The doc also mentions the things that "Back to the Future 2" got right when it depicted its "future-verse" of 2015 - stuff like flatscreen TVs, video phone calls (Skype) and drone technology, even hoverboards (not those fake ones with wheels, real ones, which we're now kind of close to.)  But since they released this film on October 21, 2015 (the future date that Marty traveled to) they couldn't have worked in the prediction that the Cubs would win the World Series.  The film's prediction was off by just a year, which you can easily account for by noting the baseball strike of 1994.  So there.

In other news, someone built a mini-golf course with a "Back to the Future" theme - so what?  And a man proposes to his girlfriend at a "Back to the Future" convention, with the actor who played Goldie Wilson in attendance.  Ho hum.  And there's a band called "The Flux Capacitors" that covers the song "The Power of Love".  Wake me when there's footage of ZZ Top from the third film...

There's a whole segment on "Rick and Morty", by the way, without anyone even mentioning what that is, or what its connection to "Back to the Future" is.  Not all of us watch children's animation shows, you know.  OK, I do watch some, but not that one.  And then there's the footage that everyone wants to see, which comes from the six weeks of shooting before Eric Stoltz was replaced by Michael J. Fox in the lead role, and the film comes very close to saying, "Oh, it exists, but we can't show you any of that here, it wouldn't be appropriate."  What a tease.

The most interesting bit of trivia revealed here is the fact that in an early draft of the screenplay, the time-travel device was in a refrigerator, and not a Delorean car.  Getting back to the future involved harnessing the power of a nuclear explosion from a test site, a scene which later found itself worked in to the opening of "Indiana Jones and the Crystal Skull".  Hollywood recycles everything, it turns out.

They also acknowledge that "Back to the Future" is not a perfect film.  There's no character development for Marty McFly in the first two films, he's just a guy that time travels and meets family members in the past and future.  They needed a THIRD film just so he'd learn some humility in the Old West, and not fight everyone who challenges him.  From a story standpoint, that shouldn't have worked.

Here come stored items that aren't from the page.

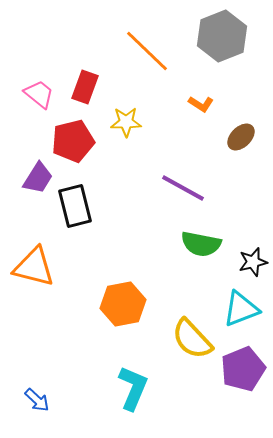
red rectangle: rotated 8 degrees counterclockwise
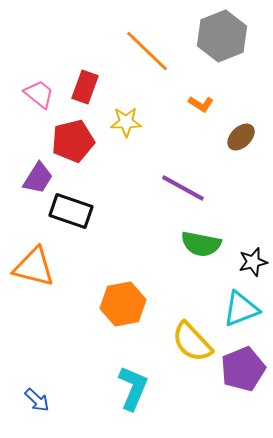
black rectangle: moved 4 px left, 5 px down; rotated 57 degrees counterclockwise
yellow semicircle: moved 3 px down
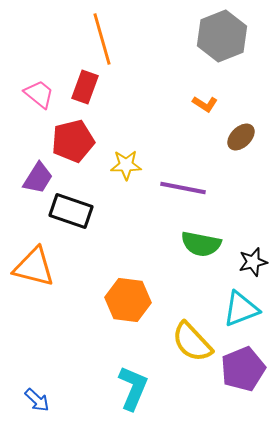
orange line: moved 45 px left, 12 px up; rotated 30 degrees clockwise
orange L-shape: moved 4 px right
yellow star: moved 43 px down
purple line: rotated 18 degrees counterclockwise
orange hexagon: moved 5 px right, 4 px up; rotated 18 degrees clockwise
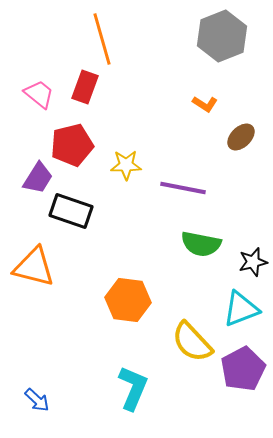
red pentagon: moved 1 px left, 4 px down
purple pentagon: rotated 6 degrees counterclockwise
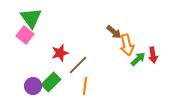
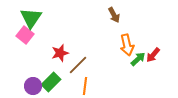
green triangle: rotated 10 degrees clockwise
brown arrow: moved 17 px up; rotated 21 degrees clockwise
red arrow: rotated 49 degrees clockwise
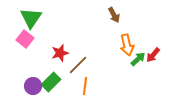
pink square: moved 4 px down
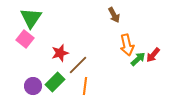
green rectangle: moved 4 px right
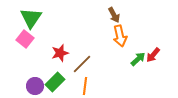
orange arrow: moved 7 px left, 9 px up
brown line: moved 4 px right, 1 px up
purple circle: moved 2 px right
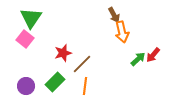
orange arrow: moved 2 px right, 4 px up
red star: moved 3 px right
purple circle: moved 9 px left
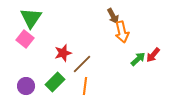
brown arrow: moved 1 px left, 1 px down
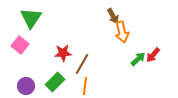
pink square: moved 5 px left, 6 px down
red star: rotated 12 degrees clockwise
brown line: rotated 15 degrees counterclockwise
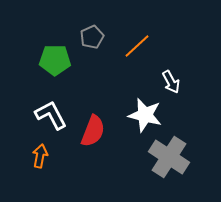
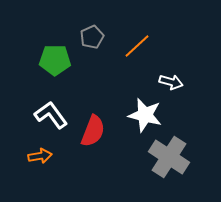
white arrow: rotated 45 degrees counterclockwise
white L-shape: rotated 8 degrees counterclockwise
orange arrow: rotated 70 degrees clockwise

I do like the films, especially since as screwed up as they are, they make more sense than most other time-travel films, but I don't know if there's enough to build a whole fandom around.  There was even some talk about doing a musical version on Broadway, and that seems like madness to me.

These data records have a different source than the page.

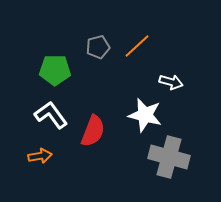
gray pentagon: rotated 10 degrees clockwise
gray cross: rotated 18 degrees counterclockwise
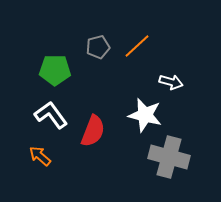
orange arrow: rotated 130 degrees counterclockwise
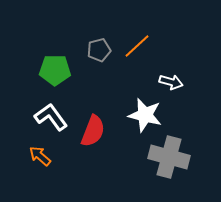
gray pentagon: moved 1 px right, 3 px down
white L-shape: moved 2 px down
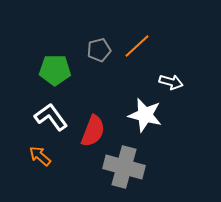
gray cross: moved 45 px left, 10 px down
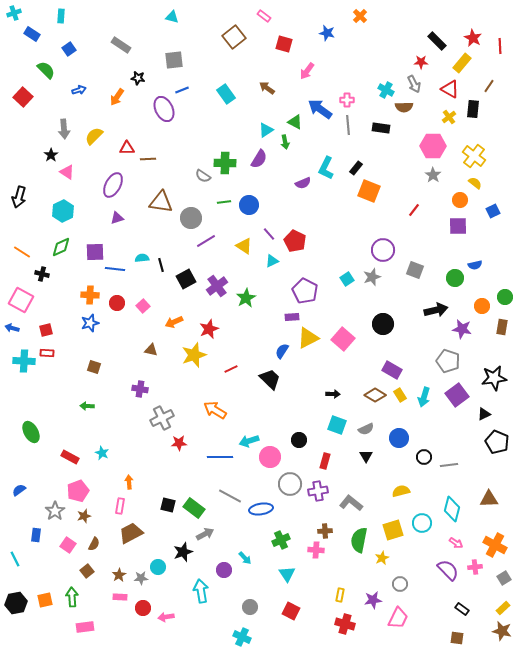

Also starring Robert Zemeckis, Christopher Lloyd (last seen in "Sin City: A Dame to Kill For"), Bob Gale (also carrying over from "Drew: The Man Behind the Poster"), Lea Thompson (last seen in "J. Edgar"), Huey Lewis, Alan Silvestri, Dean Cundey, Claudia Wells, James Tolkan (last seen in "The River"), Donald Fullilove, Jeffrey Weissman, Adam F. Goldberg, Dan Harmon, with archive footage of Crispin Glover (last seen in "Wild at Heart"), Eric Stoltz (last seen in "Little Women"), Danny DeVito (last seen in "The Rainmaker"), Michael Douglas (last seen in "Ant-Man"), Kathleen Turner (last seen in "Dumb and Dumber To"), David Hasselhoff.